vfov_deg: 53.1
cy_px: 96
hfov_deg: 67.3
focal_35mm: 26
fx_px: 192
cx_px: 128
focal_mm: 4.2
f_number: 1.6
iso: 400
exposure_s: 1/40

--

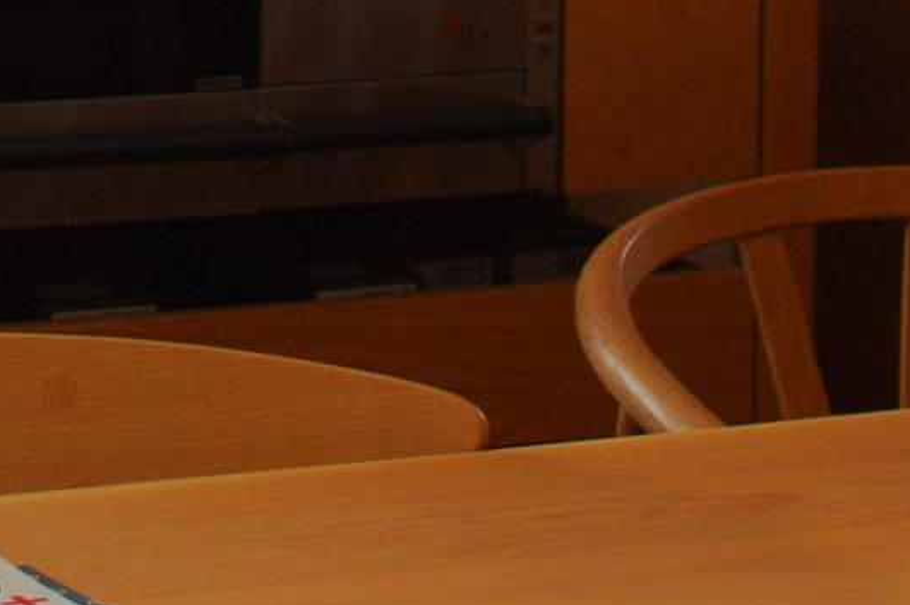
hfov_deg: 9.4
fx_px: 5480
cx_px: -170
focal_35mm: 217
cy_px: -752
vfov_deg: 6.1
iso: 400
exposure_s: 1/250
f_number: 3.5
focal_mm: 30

--

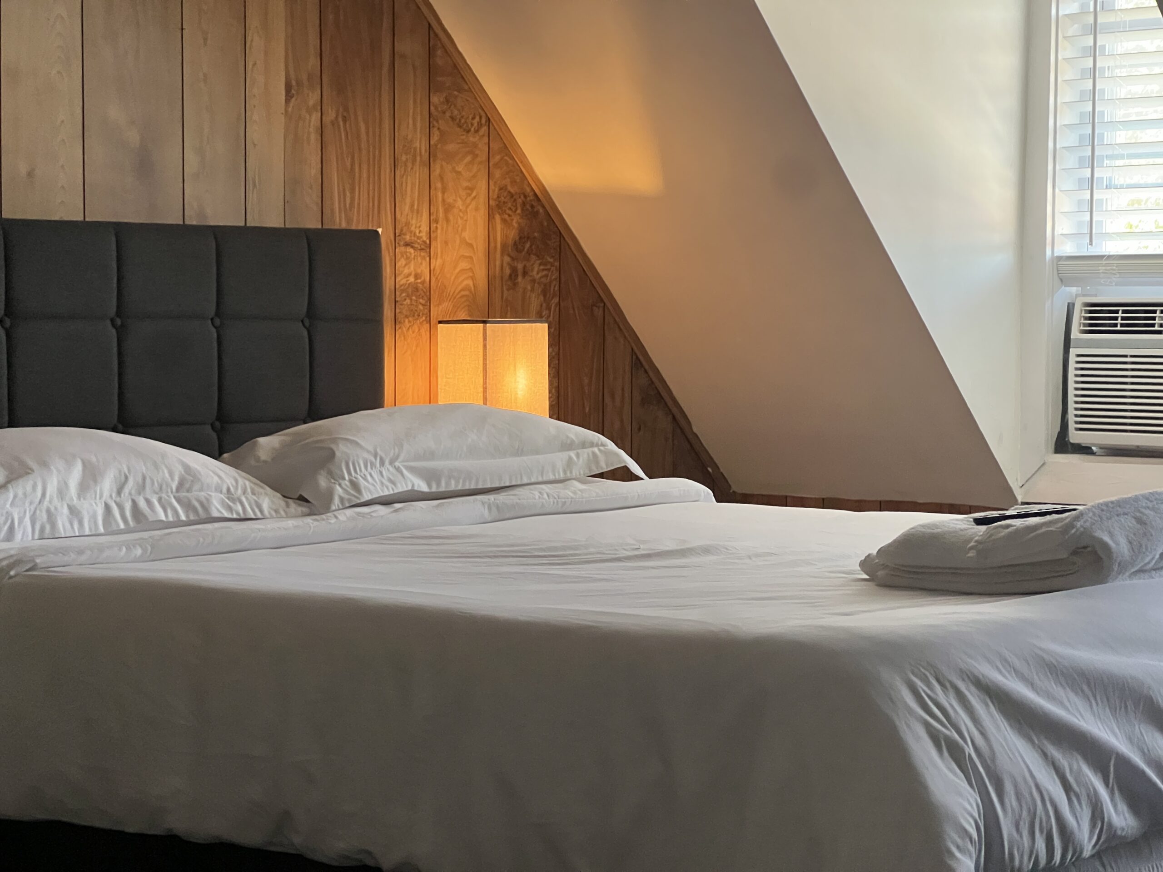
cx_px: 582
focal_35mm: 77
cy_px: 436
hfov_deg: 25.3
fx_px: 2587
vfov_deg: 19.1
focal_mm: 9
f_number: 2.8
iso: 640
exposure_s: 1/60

--

REQUIRED WORK
The output should be exactly the lines above from the line containing "vfov_deg: 53.1" to the line containing "exposure_s: 1/40", inclusive, with no other lines.

SOLUTION
vfov_deg: 53.1
cy_px: 96
hfov_deg: 67.3
focal_35mm: 26
fx_px: 192
cx_px: 128
focal_mm: 4.2
f_number: 1.6
iso: 400
exposure_s: 1/40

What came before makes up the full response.